7 comments on “Reviewers’ Rides – 2015”

  1. Marshal,

    You’re a big dude (relative to many cyclists)…any other frames you particularly liked (or disliked). And why? (sizing/flex/etc).

    Shawn

    • Hey Shawn,

      Great question. I have had some frame flex issues with older titanium hard tails, and super light steel bikes, but these days when there is a little more frame flex than I might like I just make it up with wheels.

      Coming from heavy and very stiff alloy DH bikes, The enduro 29er I rode most of last season was not particularly stiff laterally, but moving away from alloy wheels and switching to wide carbon rims made all the difference and really helped that bike.

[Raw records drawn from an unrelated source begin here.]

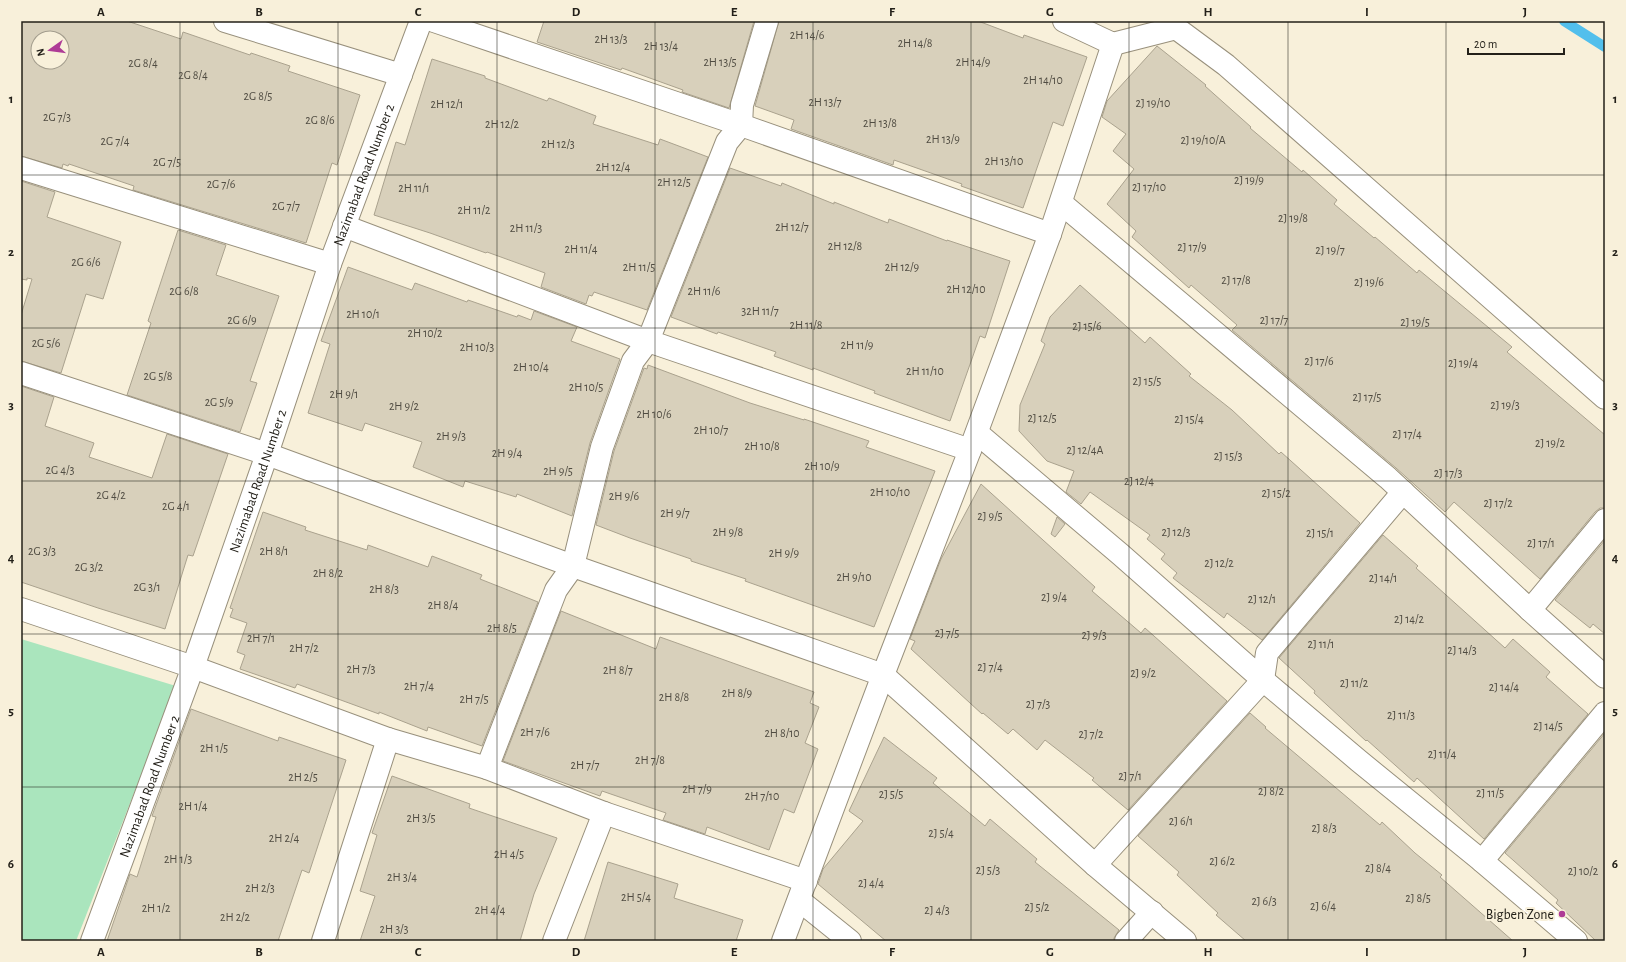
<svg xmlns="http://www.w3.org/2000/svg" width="1626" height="962" font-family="'Alegreya Sans',sans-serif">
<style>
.green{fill:#aae5bd}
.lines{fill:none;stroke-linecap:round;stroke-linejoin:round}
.stream{stroke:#52bfec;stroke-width:10}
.building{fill:#d8d0bb;stroke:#aaa28e;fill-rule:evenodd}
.street-casing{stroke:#98907c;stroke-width:24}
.street{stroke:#fff;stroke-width:22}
.grid{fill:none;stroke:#232019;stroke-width:1;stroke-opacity:0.55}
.poi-dot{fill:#ae3b96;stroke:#f8f0da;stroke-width:1.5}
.labels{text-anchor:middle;stroke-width:4;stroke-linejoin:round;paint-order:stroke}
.number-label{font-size:12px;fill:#504c42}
.street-label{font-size:14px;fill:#232019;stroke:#f8f0da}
.poi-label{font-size:14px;fill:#232019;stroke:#f8f0da;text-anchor:end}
.neatline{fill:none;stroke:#232019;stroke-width:1.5}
.grid-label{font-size:13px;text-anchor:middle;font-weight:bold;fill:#232019}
</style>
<rect width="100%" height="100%" fill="#f8f0da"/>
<path class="green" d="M 21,639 L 176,686 L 76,941 L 21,941 Z"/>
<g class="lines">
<path class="stream" d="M 1564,21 L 1605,47"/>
</g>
<g class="building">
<path d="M 21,21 L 127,21 L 181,39 L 183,32 L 250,55 L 251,53 L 290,66 L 288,71 L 360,95 L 337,165 L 332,163 L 306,243 L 133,190 L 134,186 L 69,164 L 68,166 L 63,164 L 62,168 L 21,156 ZM 38,38 L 62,38 L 62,62 L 38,62 Z"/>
<path d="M 544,21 L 754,21 L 729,108 L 682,92 L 683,90 L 622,68 L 621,70 L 537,42 Z"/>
<path d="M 779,21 L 978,21 L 1023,38 L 1024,35 L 1087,57 L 1063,126 L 1053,122 L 1023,208 L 961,186 L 962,184 L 894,160 L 893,165 L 791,129 L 794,120 L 755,106 Z"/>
<path d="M 1157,46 L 1206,85 L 1205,86 L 1251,127 L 1250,128 L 1302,172 L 1303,170 L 1337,200 L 1334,204 L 1374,238 L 1375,237 L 1417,273 L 1419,270 L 1512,347 L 1507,352 L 1605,435 L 1605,508 L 1600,508 L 1595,512 L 1540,579 L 1454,502 L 1445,512 L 1396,468 L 1232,330 L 1237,325 L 1191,285 L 1189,288 L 1132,237 L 1136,231 L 1107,204 L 1134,169 L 1113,151 L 1126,134 L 1102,117 L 1107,101 Z"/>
<path d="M 432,59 L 485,76 L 485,78 L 547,101 L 549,98 L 596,116 L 593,124 L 658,145 L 660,139 L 708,157 L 647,310 L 594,292 L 592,296 L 589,295 L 586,304 L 541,287 L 545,273 L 487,252 L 486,253 L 430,233 L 374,215 L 396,142 L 405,145 Z"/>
<path d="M 730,168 L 781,186 L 782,183 L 834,204 L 834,202 L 888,223 L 889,219 L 947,241 L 947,240 L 1010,261 L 985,338 L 980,336 L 950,421 L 874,393 L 875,391 L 813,368 L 813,370 L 774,356 L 776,352 L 718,332 L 717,334 L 671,317 Z"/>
<path d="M 21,181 L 55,192 L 47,217 L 121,242 L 103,299 L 86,294 L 61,373 L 21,361 L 21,315 L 32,279 L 27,278 L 27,280 L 21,279 Z"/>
<path d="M 178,230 L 226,245 L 216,275 L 279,296 L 250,381 L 257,383 L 240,432 L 127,395 L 151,323 L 148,321 Z"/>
<path d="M 348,267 L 412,290 L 415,283 L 467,302 L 468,300 L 517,317 L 518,315 L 531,320 L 534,311 L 577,327 L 571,341 L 620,359 L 590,443 L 572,516 L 517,494 L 516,497 L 465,481 L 463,487 L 413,467 L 422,442 L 365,423 L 362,431 L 308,413 L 330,344 L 321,341 Z"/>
<path d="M 1080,285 L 1145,343 L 1150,337 L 1191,374 L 1189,376 L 1232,410 L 1279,454 L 1281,452 L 1360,523 L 1262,640 L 1227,613 L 1224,618 L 1173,578 L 1177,573 L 1161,559 L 1165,554 L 1147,539 L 1150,535 L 1090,492 L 1081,504 L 1066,492 L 1074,471 L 1047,461 L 1019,431 L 1020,405 L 1045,344 L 1041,341 L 1050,317 Z"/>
<path d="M 648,365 L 750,403 L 804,420 L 804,419 L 869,441 L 866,447 L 935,471 L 874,627 L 745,581 L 746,579 L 691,561 L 691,559 L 630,538 L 596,525 L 614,451 L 644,368 L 647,369 Z"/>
<path d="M 21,386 L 54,397 L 45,426 L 94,443 L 89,457 L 152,478 L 167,434 L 228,454 L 193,556 L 188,555 L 165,629 L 98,608 L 21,582 Z"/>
<path d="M 981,484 L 1095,587 L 1092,591 L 1141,633 L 1145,628 L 1227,701 L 1128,810 L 1092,780 L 1094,778 L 1045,740 L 1037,750 L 1013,729 L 1008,734 L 983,713 L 982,714 L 911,649 L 915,641 L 910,639 L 941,559 Z"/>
<path d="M 263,512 L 306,527 L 305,530 L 367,550 L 368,545 L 428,567 L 432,556 L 482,575 L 480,579 L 538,602 L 482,746 L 428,727 L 427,731 L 379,712 L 379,714 L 297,684 L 295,688 L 240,669 L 245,655 L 237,652 L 247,623 L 230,617 L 233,609 L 230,608 Z"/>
<path d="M 1057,517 L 1065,524 L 1055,537 L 1051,534 Z"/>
<path d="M 1383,535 L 1418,566 L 1416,568 L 1505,648 L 1513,639 L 1550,672 L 1546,677 L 1588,714 L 1484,839 L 1417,778 L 1414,782 L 1367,740 L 1366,741 L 1314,693 L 1315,691 L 1279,658 Z"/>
<path d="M 1605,540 L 1605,634 L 1593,624 L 1590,628 L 1555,600 Z"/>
<path d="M 561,611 L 656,649 L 660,637 L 814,692 L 810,703 L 819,707 L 805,743 L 818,749 L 794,813 L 784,809 L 769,850 L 707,827 L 705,834 L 663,820 L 666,813 L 602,791 L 600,796 L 503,761 Z"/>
<path d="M 191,709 L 278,741 L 279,737 L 346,760 L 309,873 L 302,870 L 278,941 L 107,941 L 130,874 L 137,877 L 156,817 L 152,816 Z"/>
<path d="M 1250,713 L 1266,727 L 1265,728 L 1380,825 L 1382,822 L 1415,853 L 1442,875 L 1440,877 L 1513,941 L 1246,941 L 1216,915 L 1218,913 L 1177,875 L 1179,872 L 1138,836 Z"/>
<path d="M 1605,733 L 1605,941 L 1596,941 L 1556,903 L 1558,900 L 1505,853 Z"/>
<path d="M 884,737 L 937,778 L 933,783 L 985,826 L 990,819 L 1037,859 L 1035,862 L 1119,930 L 1114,938 L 1114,941 L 886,941 L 818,884 L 823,869 L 863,821 L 849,811 Z"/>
<path d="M 392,776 L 470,804 L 469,808 L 557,838 L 534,894 L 520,941 L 360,941 L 375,896 L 360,891 L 377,835 L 372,833 Z"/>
<path d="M 608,862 L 678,884 L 674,898 L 743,920 L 736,941 L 584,941 Z"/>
</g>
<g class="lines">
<g class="street-casing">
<g id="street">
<path d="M 225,21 L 401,75"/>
<path d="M 434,21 L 741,125 L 1050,234"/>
<path d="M 1064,21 L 1113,44 L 1176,28 L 1226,65 L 1605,398"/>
<path d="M 21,168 L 330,264"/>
<path d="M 1061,203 L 1388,478 L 1530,610 L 1605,677"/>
<path d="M 344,226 L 648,341 L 970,450"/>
<path d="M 21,373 L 267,454 L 573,566 L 883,675 L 1095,865 L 1185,941"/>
<path d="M 977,433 L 1120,554 L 1263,680 L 1359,761 L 1482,861 L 1576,941"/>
<path d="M 21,609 L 193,667 L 388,739 L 487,768 L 604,813 L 806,881"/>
<path d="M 1530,610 L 1605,520"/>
<path d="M 487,768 L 556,590 L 573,566 L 602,447 L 633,361 L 648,341 L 727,142 L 741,125 L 742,105 L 767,21"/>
<path d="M 1482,861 L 1605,713"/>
<path d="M 1095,865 L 1263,680 L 1267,653 L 1403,492"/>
<path d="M 799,900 L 850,941"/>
<path id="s1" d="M 92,941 L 193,667 L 267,454 L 330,264 L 421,21"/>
<path d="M 323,941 L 388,739"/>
<path d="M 554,941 L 604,813"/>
<path d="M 783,941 L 883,675 L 970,450 L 1050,234 L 1113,44"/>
<path d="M 1126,941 L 1152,912"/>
</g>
</g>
<use href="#street" class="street"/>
</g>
<path class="grid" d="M 180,21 L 180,941M 338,21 L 338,941M 497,21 L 497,941M 655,21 L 655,941M 813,21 L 813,941M 971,21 L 971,941M 1129,21 L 1129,941M 1288,21 L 1288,941M 1446,21 L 1446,941M 21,175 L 1605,175M 21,328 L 1605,328M 21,481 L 1605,481M 21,634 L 1605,634M 21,787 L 1605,787"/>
<circle class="poi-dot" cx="1562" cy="914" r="4"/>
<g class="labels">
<g class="number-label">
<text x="807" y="39">2H 14/6</text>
<text x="611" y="43">2H 13/3</text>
<text x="915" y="47">2H 14/8</text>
<text x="661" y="50">2H 13/4</text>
<text x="720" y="66">2H 13/5</text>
<text x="973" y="66">2H 14/9</text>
<text x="143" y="67">2G 8/4</text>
<text x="193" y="79">2G 8/4</text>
<text x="1043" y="84">2H 14/10</text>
<text x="258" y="100">2G 8/5</text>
<text x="825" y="106">2H 13/7</text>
<text x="1153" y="107">2J 19/10</text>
<text x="447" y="108">2H 12/1</text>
<text x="57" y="121">2G 7/3</text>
<text x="320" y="124">2G 8/6</text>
<text x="880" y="127">2H 13/8</text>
<text x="502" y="128">2H 12/2</text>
<text x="943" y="143">2H 13/9</text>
<text x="1203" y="144">2J 19/10/A</text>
<text x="115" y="145">2G 7/4</text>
<text x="558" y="148">2H 12/3</text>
<text x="1004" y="165">2H 13/10</text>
<text x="167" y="166">2G 7/5</text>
<text x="613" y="171">2H 12/4</text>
<text x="1249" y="184">2J 19/9</text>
<text x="674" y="186">2H 12/5</text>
<text x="221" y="188">2G 7/6</text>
<text x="1149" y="191">2J 17/10</text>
<text x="414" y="192">2H 11/1</text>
<text x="286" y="210">2G 7/7</text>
<text x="474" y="214">2H 11/2</text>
<text x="1293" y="222">2J 19/8</text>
<text x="792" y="231">2H 12/7</text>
<text x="526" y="232">2H 11/3</text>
<text x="845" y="250">2H 12/8</text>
<text x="1192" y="251">2J 17/9</text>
<text x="581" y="253">2H 11/4</text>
<text x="1330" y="254">2J 19/7</text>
<text x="86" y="266">2G 6/6</text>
<text x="639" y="271">2H 11/5</text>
<text x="902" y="271">2H 12/9</text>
<text x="1236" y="284">2J 17/8</text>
<text x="1369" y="286">2J 19/6</text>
<text x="966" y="293">2H 12/10</text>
<text x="184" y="295">2G 6/8</text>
<text x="704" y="295">2H 11/6</text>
<text x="760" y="315">32H 11/7</text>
<text x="363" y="318">2H 10/1</text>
<text x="242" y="324">2G 6/9</text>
<text x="1274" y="324">2J 17/7</text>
<text x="1415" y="326">2J 19/5</text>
<text x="806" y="329">2H 11/8</text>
<text x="1087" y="330">2J 15/6</text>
<text x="425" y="337">2H 10/2</text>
<text x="46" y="347">2G 5/6</text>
<text x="857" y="349">2H 11/9</text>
<text x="477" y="351">2H 10/3</text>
<text x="1319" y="365">2J 17/6</text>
<text x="1463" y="367">2J 19/4</text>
<text x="531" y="371">2H 10/4</text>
<text x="925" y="375">2H 11/10</text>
<text x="158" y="380">2G 5/8</text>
<text x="1147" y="385">2J 15/5</text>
<text x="586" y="391">2H 10/5</text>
<text x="344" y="398">2H 9/1</text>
<text x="1367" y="401">2J 17/5</text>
<text x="219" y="406">2G 5/9</text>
<text x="1505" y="409">2J 19/3</text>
<text x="404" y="410">2H 9/2</text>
<text x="654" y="418">2H 10/6</text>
<text x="1042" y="422">2J 12/5</text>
<text x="1189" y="423">2J 15/4</text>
<text x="711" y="434">2H 10/7</text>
<text x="1407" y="438">2J 17/4</text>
<text x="451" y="440">2H 9/3</text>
<text x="1550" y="447">2J 19/2</text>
<text x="762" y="450">2H 10/8</text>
<text x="1085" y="454">2J 12/4A</text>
<text x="507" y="457">2H 9/4</text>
<text x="1228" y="460">2J 15/3</text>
<text x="822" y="470">2H 10/9</text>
<text x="60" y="474">2G 4/3</text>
<text x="558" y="475">2H 9/5</text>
<text x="1448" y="477">2J 17/3</text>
<text x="1139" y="485">2J 12/4</text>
<text x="890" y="496">2H 10/10</text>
<text x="1276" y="497">2J 15/2</text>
<text x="111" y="499">2G 4/2</text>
<text x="624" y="500">2H 9/6</text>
<text x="1498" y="507">2J 17/2</text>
<text x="176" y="510">2G 4/1</text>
<text x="675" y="517">2H 9/7</text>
<text x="990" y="520">2J 9/5</text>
<text x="728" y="536">2H 9/8</text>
<text x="1176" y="536">2J 12/3</text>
<text x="1320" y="537">2J 15/1</text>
<text x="1541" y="547">2J 17/1</text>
<text x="42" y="555">2G 3/3</text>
<text x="274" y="555">2H 8/1</text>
<text x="784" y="557">2H 9/9</text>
<text x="1219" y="567">2J 12/2</text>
<text x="89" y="571">2G 3/2</text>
<text x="328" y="577">2H 8/2</text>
<text x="854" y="581">2H 9/10</text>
<text x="1383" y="582">2J 14/1</text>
<text x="147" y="591">2G 3/1</text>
<text x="384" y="593">2H 8/3</text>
<text x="1054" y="601">2J 9/4</text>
<text x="1262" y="603">2J 12/1</text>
<text x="443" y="609">2H 8/4</text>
<text x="1409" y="623">2J 14/2</text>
<text x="502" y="632">2H 8/5</text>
<text x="947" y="637">2J 7/5</text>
<text x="1094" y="639">2J 9/3</text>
<text x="261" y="642">2H 7/1</text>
<text x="1321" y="648">2J 11/1</text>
<text x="304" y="652">2H 7/2</text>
<text x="1462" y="654">2J 14/3</text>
<text x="990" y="671">2J 7/4</text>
<text x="361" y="673">2H 7/3</text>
<text x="618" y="674">2H 8/7</text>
<text x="1143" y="677">2J 9/2</text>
<text x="1354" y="687">2J 11/2</text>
<text x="419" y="690">2H 7/4</text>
<text x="1504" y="691">2J 14/4</text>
<text x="737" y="697">2H 8/9</text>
<text x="674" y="701">2H 8/8</text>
<text x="474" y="703">2H 7/5</text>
<text x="1038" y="708">2J 7/3</text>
<text x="1401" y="719">2J 11/3</text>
<text x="1548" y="730">2J 14/5</text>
<text x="535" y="736">2H 7/6</text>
<text x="782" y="737">2H 8/10</text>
<text x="1091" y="738">2J 7/2</text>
<text x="214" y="752">2H 1/5</text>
<text x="1442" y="758">2J 11/4</text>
<text x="650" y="764">2H 7/8</text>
<text x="585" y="769">2H 7/7</text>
<text x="1130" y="780">2J 7/1</text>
<text x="303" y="781">2H 2/5</text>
<text x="697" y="793">2H 7/9</text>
<text x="1271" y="795">2J 8/2</text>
<text x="1490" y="797">2J 11/5</text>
<text x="891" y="798">2J 5/5</text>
<text x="762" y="800">2H 7/10</text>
<text x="193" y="810">2H 1/4</text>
<text x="421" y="822">2H 3/5</text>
<text x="1181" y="825">2J 6/1</text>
<text x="1324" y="832">2J 8/3</text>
<text x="941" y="837">2J 5/4</text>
<text x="284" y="842">2H 2/4</text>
<text x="509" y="858">2H 4/5</text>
<text x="178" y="863">2H 1/3</text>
<text x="1222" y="865">2J 6/2</text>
<text x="1378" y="872">2J 8/4</text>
<text x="988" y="874">2J 5/3</text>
<text x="1583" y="875">2J 10/2</text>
<text x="402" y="881">2H 3/4</text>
<text x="871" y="887">2J 4/4</text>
<text x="260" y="892">2H 2/3</text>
<text x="636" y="901">2H 5/4</text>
<text x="1418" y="902">2J 8/5</text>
<text x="1264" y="905">2J 6/3</text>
<text x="1323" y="910">2J 6/4</text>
<text x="1037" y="911">2J 5/2</text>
<text x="156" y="912">2H 1/2</text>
<text x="490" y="914">2H 4/4</text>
<text x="937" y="914">2J 4/3</text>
<text x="235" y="921">2H 2/2</text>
<text x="394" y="933">2H 3/3</text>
</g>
<g class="street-label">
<text dy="5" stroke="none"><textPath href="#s1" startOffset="813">Nazimabad Road Number 2</textPath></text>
<text dy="5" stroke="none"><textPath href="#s1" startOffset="489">Nazimabad Road Number 2</textPath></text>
<text dy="5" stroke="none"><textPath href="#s1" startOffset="165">Nazimabad Road Number 2</textPath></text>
</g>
<g class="poi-label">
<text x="1554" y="919">Bigben Zone</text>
</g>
</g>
<rect width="1626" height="962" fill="none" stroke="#f8f0da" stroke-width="44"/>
<g transform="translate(50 50) rotate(256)"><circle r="19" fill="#f8f0da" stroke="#a39d8d"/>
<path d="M0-3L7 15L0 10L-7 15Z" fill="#ae3b96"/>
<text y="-6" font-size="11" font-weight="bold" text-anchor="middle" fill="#232019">N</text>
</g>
<path d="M1468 48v6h96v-6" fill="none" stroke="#232019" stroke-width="2"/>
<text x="1474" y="48" font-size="12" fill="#232019" stroke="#f8f0da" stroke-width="3" paint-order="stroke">20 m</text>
<rect x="22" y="22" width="1582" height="918" class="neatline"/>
<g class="grid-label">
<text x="101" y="16">A</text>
<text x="259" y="16">B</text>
<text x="418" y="16">C</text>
<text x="576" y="16">D</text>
<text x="734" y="16">E</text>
<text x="892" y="16">F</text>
<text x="1050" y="16">G</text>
<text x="1208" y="16">H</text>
<text x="1367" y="16">I</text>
<text x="1525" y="16">J</text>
<text x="11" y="103">1</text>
<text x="1615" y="103">1</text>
<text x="11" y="256">2</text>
<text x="1615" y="256">2</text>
<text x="11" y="409">3</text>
<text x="1615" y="409">3</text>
<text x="11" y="562">4</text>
<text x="1615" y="562">4</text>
<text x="11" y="715">5</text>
<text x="1615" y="715">5</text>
<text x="11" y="868">6</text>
<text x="1615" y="868">6</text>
<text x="101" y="956">A</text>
<text x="259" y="956">B</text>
<text x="418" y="956">C</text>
<text x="576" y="956">D</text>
<text x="734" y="956">E</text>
<text x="892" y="956">F</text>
<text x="1050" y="956">G</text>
<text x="1208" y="956">H</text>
<text x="1367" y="956">I</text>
<text x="1525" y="956">J</text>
</g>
</svg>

      The wheels on the Yeti here are super light (1590g @ 29er), but ride great. The overall frame/wheel setup is just a shade less stiff than the enduro with 200g heavier carbon wheels.

      I could easily bump the spokes on my current wheelset to alpines and the rims to something like the DT Ex571 and exceed the overall stiffness of the Enduro 29 with carbon wheels. I just have yet to convince myself that it’s worth it at this point.

    • I am sorry, just re-reading your question, it looks like I incorporated a reply for the lower question into yours, sorry!

      for me it’s been a constant progression of bikes since the late 90’s. Some haven’t worked out the way I hoped (ex. moots ybb), and some have very fond memories (m2 sworks, yo eddy). Up until about 2004, I just rode xc bikes, and predominately singlespeeds, and even then I rode the widest handlebars (710mm) and about the shortest stem (100mm) that was available back then. I did learn pretty quick that titanium and marshal were not very compatible due to flex. But steel was great, as was fat chance geometry.

      From 2004 to 2011 I rode predominately gravity rigs, and the geo, suspension and handling of bikes changed radically in that window.

      It took a couple summers of dropping from 170mm to 160mm to 140mm to finally get comfortable with how insanely capable modern trail bike are, and how irrelevant the actual wheel travel is.

      At this point, I feel pretty well settled on a geometry framework that blends a descending oriented background with all day pedaling comfort, but it took a ton of experimentation, and is really only since mid summer last year that I really feel dialed on a trail bike again.

      Anyhow, hope that answers your question?

  2. I currently ride a very similar setup on the Northern Colorado Front Range, and I’m looking to upgrade from a 2010 Ellsworth Evolve (alloy) to the 2015 Yeti ASRC. Have you experienced much frame flex? As I’ve started the research, I only came across one warning about bigger riders on this particular bike. I’m 6”4″ and 212 with a pack and probably not as aggressive a descender as yourself (although part of this bike’s allure is its slackened head tube). Thanks for any insight you can offer.

  3. Hi Creighton,

    I would be concerned about the stock Stan’s Crest wheels on the ASR build.

    As a big guy I would suggest swapping to something like i9 trails or nice hand built wheels.

    The frame itself is plenty stiff for how one would ride the bike. It is not stiff enough to slap burms all day, but it’s not for that.

    Hope that helps

  4. Hi Marshal,
    As a big guy (6’3 215) I always appreciate your comments and reviews, especially this article and your comments in another article on bike fit in relation to reach, chainstays and head angle. Was wondering if you had a chance to ride or had any opinions regarding the Yeti SB4.5c and the Pivot 429trail? Any insights you may have would be appreciated. I’m in Northern California and ride a mixed bag of trails here. Currently on a Cannondale Jekyll 26er

  5. I have a new ASRc on the way and I’m going to set it up with a Monarch RT3. My question for you is did you find what tune is recommended for the Monarch when paired with the ASRc? I see that several stock settings are available and want the best performance for the ASRc. Thanks!